Sobald Dein Tun dazu dient, auf Dauer Gewinn zu erzielen, führt an der Gewerbeanmeldung kein legaler Weg vorbei. Vorteil hin oder her, das ist dabei eine ungeeignete Denkkategorie. Der Fiskus verlangt es.
Vor allem ist mir wichtig, das ich vorerst kläre inwieweit die
Firma Einfluss auf mich hat, sprich wenn sie nicht läuft
welche Konsequenzen hat das für mich
Wenn es nicht läuft, wenn die Kosten hoher sind als die Einnahmen, dann zahlst Du drauf. Das ist alles; mehr passiert nicht, so lange Du in der Lage bist, Deinen Zahlungsverpflichtungen nachzukommen. Andernfalls blüht Dir der gleiche Ärger wie jedem Privatmenschen, der Kosten verursacht, aber nicht bezahlen kann. Wenn das Geschäft nicht läuft, hast Du jederzeit die Möglichkeit, das Gewerbe wieder abzumelden.

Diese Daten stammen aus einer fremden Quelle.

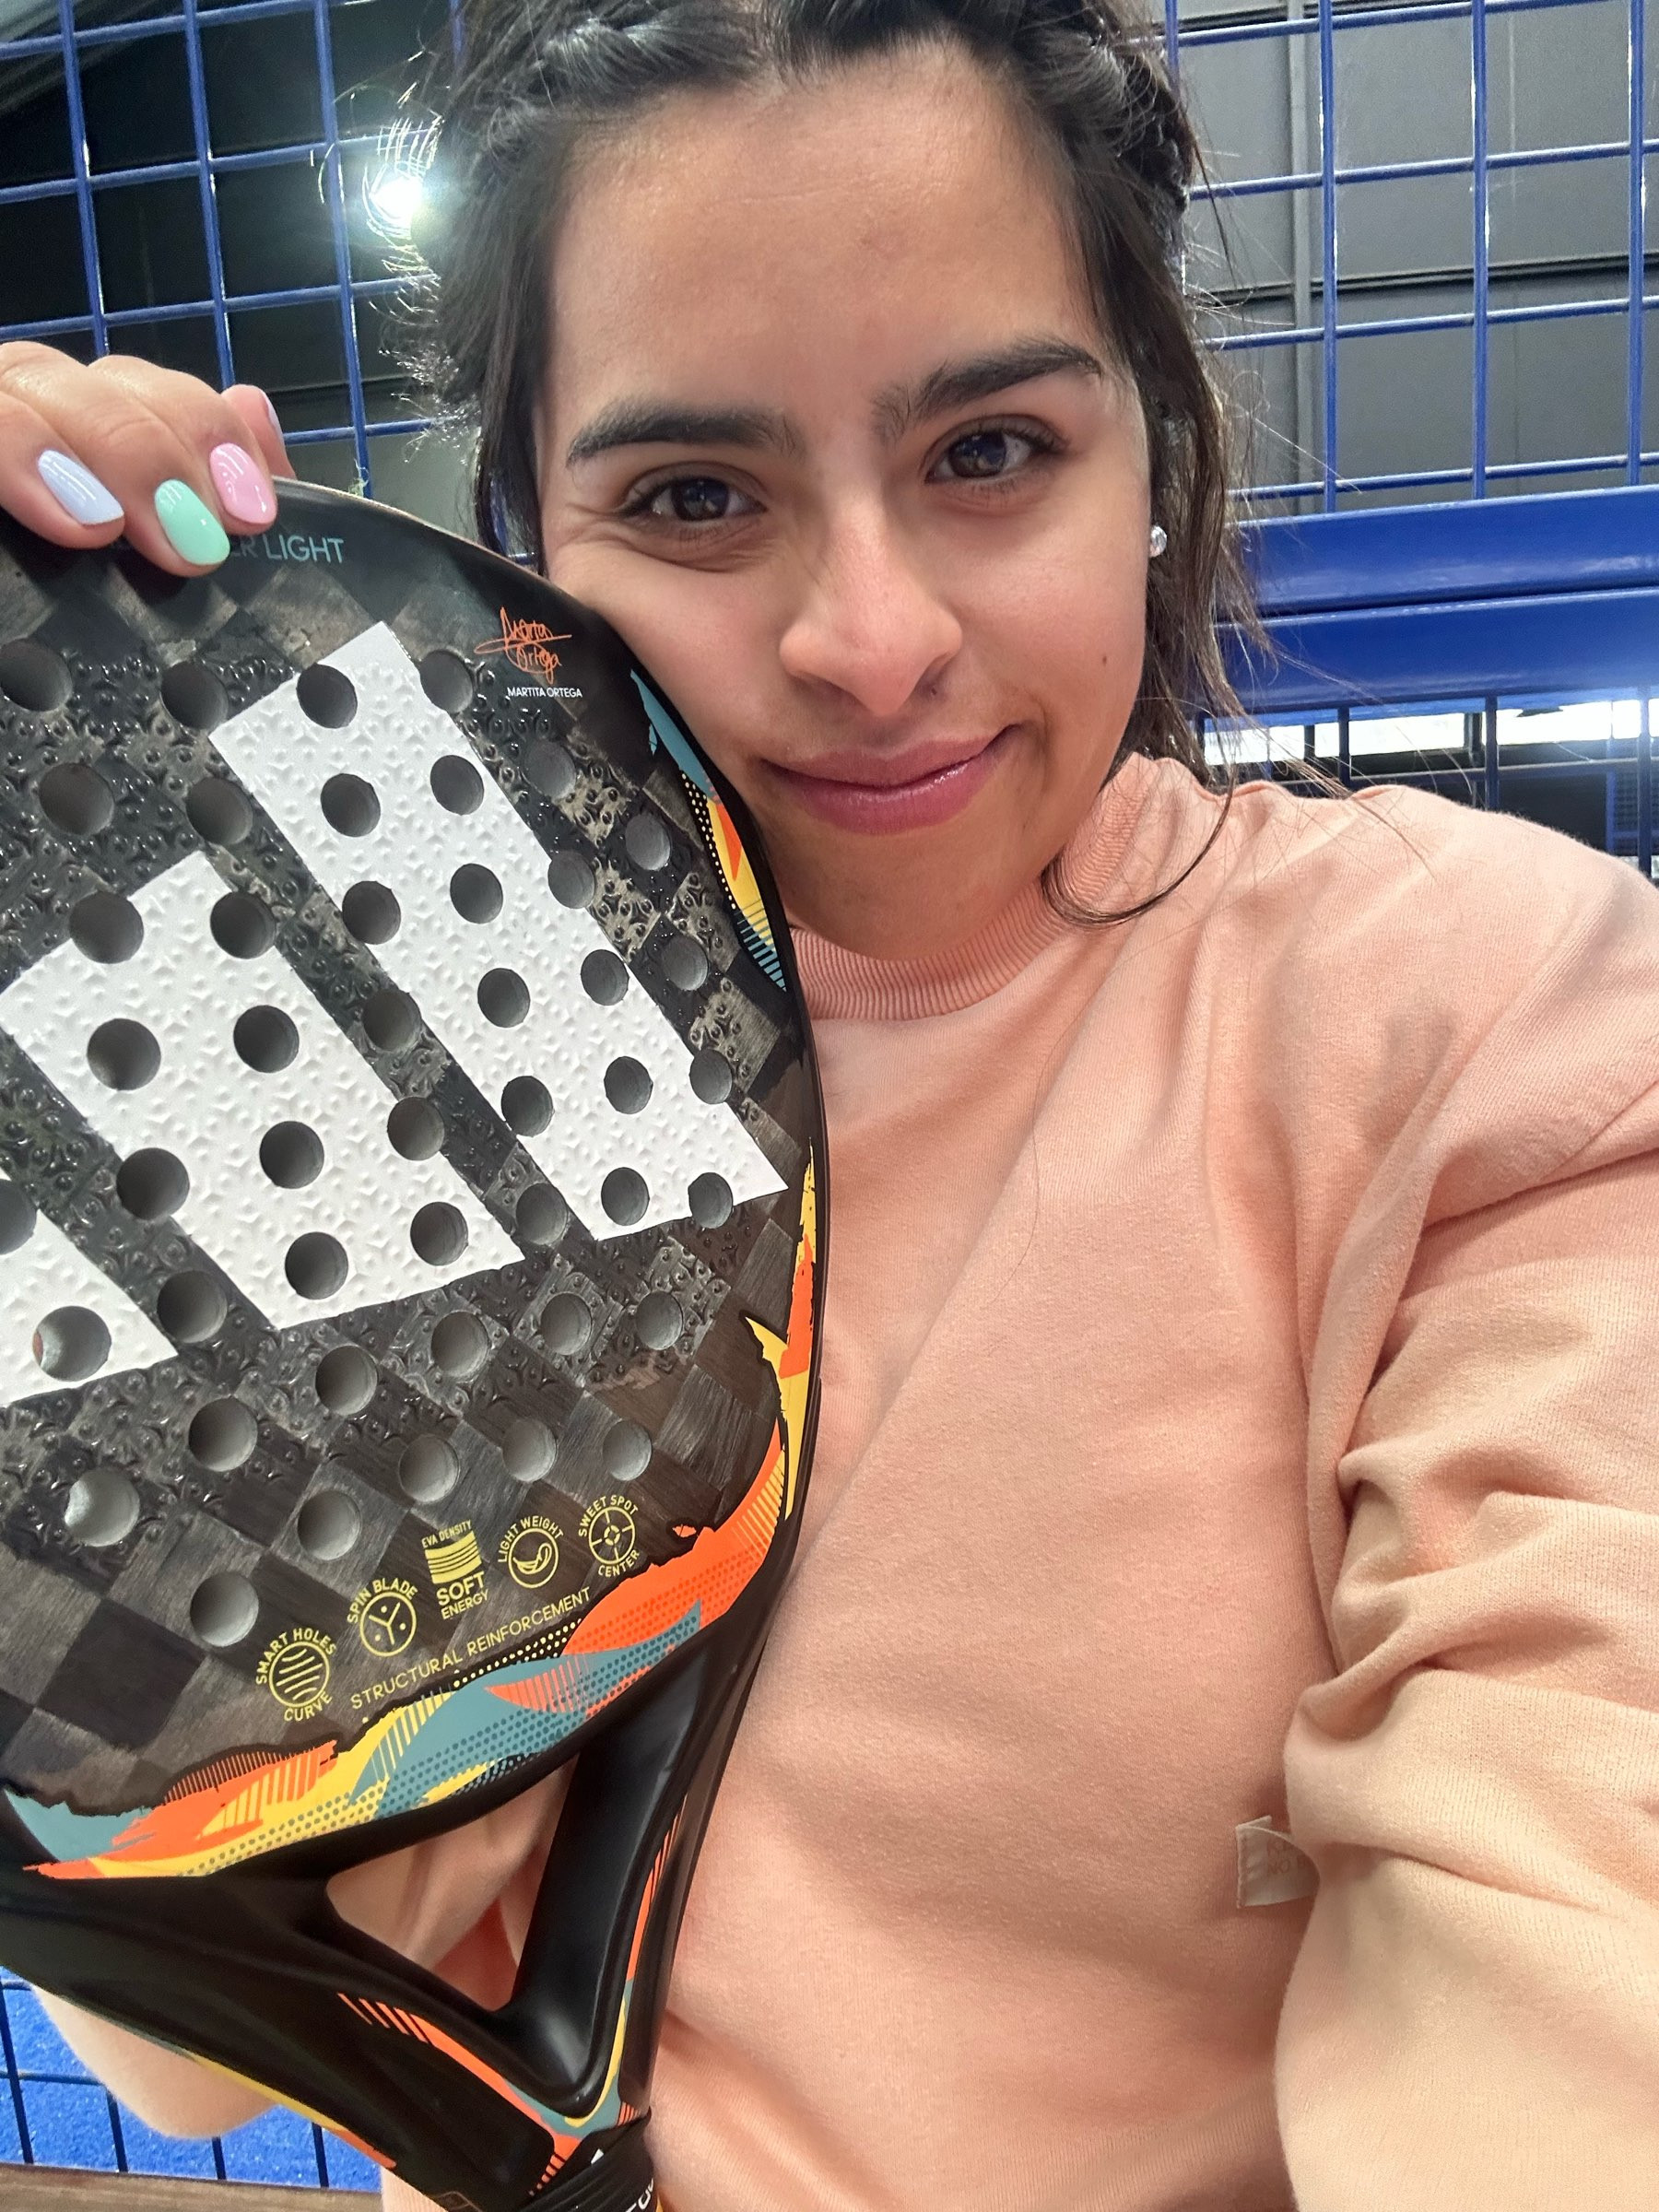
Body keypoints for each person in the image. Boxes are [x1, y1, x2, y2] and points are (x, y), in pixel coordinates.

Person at [4, 2, 1658, 2206]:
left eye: (992, 451)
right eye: (697, 496)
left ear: (1152, 458)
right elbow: (203, 2025)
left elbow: (1575, 1885)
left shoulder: (1488, 1005)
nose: (871, 643)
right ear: (524, 537)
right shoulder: (369, 1025)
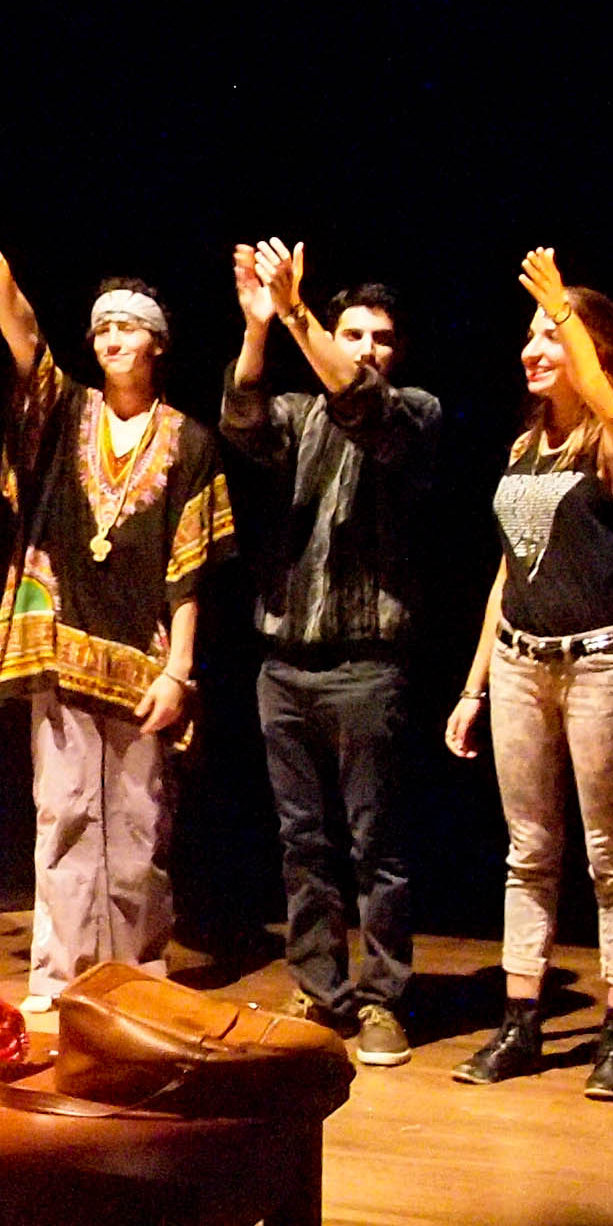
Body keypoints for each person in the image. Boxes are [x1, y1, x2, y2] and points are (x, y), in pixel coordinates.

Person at [0, 225, 231, 1006]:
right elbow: (25, 338)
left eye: (128, 327)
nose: (112, 338)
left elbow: (189, 566)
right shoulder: (65, 411)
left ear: (157, 344)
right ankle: (62, 974)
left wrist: (180, 671)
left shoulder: (191, 442)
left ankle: (137, 978)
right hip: (61, 643)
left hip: (144, 658)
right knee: (65, 814)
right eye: (103, 326)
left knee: (140, 827)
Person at [445, 250, 613, 1093]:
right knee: (529, 851)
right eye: (531, 334)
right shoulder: (524, 445)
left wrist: (567, 312)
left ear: (594, 349)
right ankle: (520, 1022)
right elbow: (507, 571)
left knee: (611, 855)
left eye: (553, 333)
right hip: (520, 662)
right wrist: (473, 686)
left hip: (603, 665)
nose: (533, 348)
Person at [214, 240, 441, 1061]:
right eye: (353, 335)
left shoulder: (415, 412)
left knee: (377, 846)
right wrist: (258, 326)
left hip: (366, 667)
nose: (367, 348)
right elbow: (242, 419)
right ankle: (320, 986)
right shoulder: (298, 414)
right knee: (302, 843)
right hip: (285, 663)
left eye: (381, 338)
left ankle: (383, 1000)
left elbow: (364, 409)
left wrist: (297, 313)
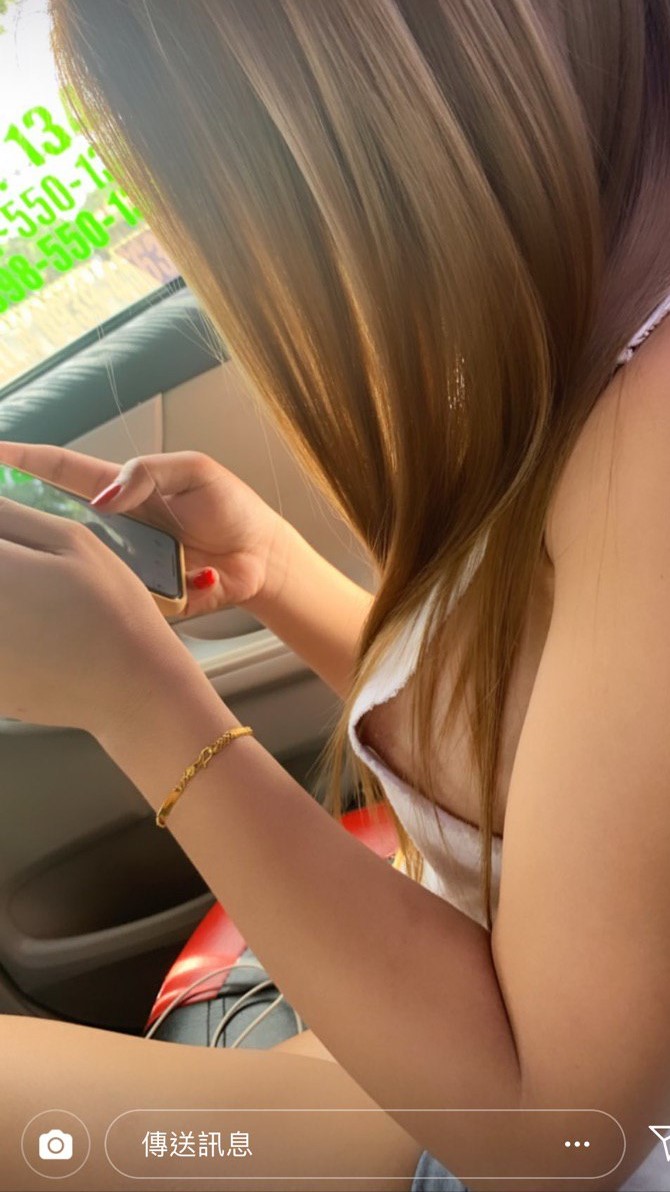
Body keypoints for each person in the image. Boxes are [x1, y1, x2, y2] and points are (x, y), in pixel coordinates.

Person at [1, 2, 670, 1188]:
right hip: (495, 1009)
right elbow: (542, 758)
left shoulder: (647, 451)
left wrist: (137, 698)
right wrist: (277, 570)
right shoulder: (594, 361)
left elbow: (559, 1137)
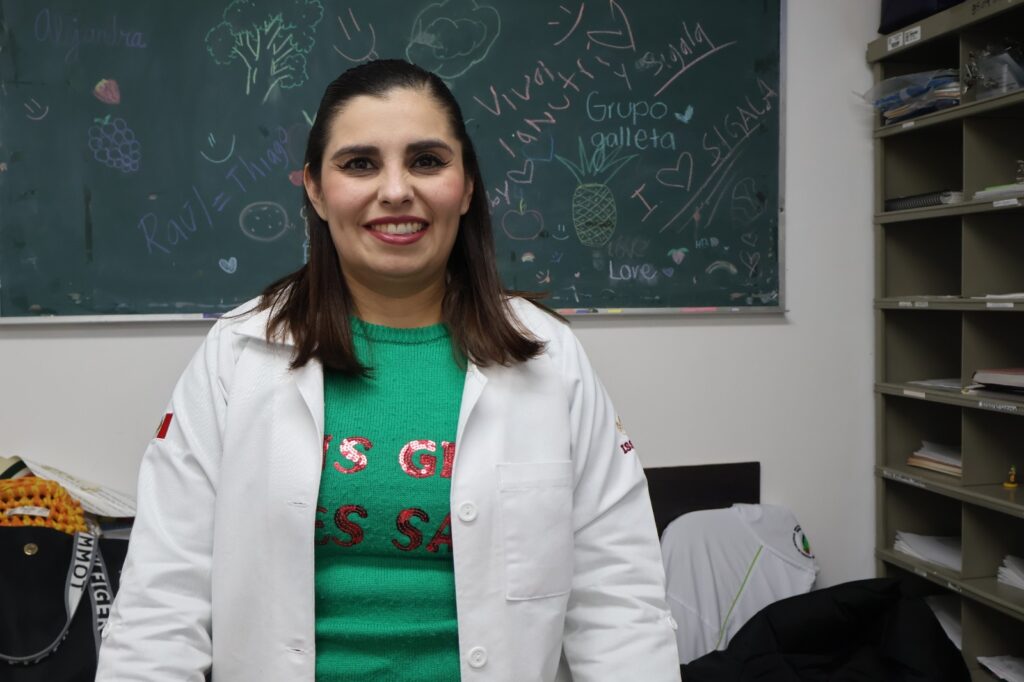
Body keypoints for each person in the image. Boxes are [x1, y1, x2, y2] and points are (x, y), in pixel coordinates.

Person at [96, 59, 680, 682]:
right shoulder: (238, 355)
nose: (397, 190)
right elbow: (162, 606)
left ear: (467, 185)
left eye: (426, 161)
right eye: (359, 164)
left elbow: (620, 607)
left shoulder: (549, 357)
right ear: (315, 189)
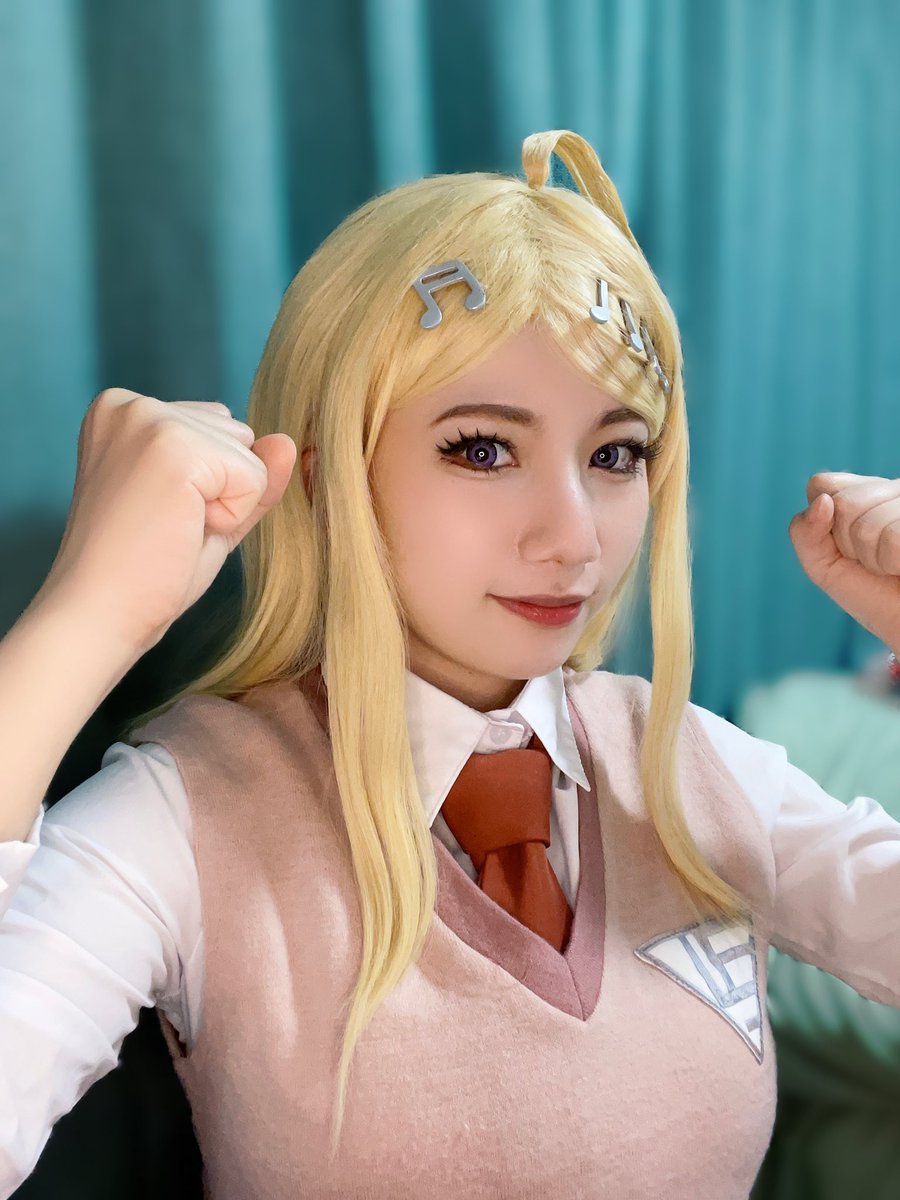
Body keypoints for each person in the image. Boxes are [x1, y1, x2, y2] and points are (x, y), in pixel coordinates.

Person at [2, 127, 900, 1199]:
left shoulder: (695, 766)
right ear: (328, 476)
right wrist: (82, 624)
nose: (574, 539)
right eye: (483, 448)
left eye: (616, 454)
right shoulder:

Es ist ratsam, möglichst realistisch zu planen und zu schauen, ob die Geschäftsidee überhaupt funktionieren kann. Suche Dir eine Zielgruppe aus. Wen willst Du mit Deiner Dienstleistung beglücken und wie erfahren die Leute davon, daß es Dich mit Deiner Leistung überhaupt gibt. Dann überlege, was den Angehörigen Deiner Zielgruppe der angebotene Dienst wert sein könnte. Schreibe alle voraussichtlich anfallenden Kosten auf, Onlinekosten, Büromaterial, Literatur… Damit hast Du schon ein paar Zahlen, aus denen sich errechnen läßt, wie viele Leute Du als Kunden gewinnen mußt, um wenigstens die Kosten zu decken. Damit läßt sich schon grob einschätzen, ob die Idee finanziell sinnvoll durchführbar sein könnte.
Kurz gesagt: Erstelle einen Geschäftsplan!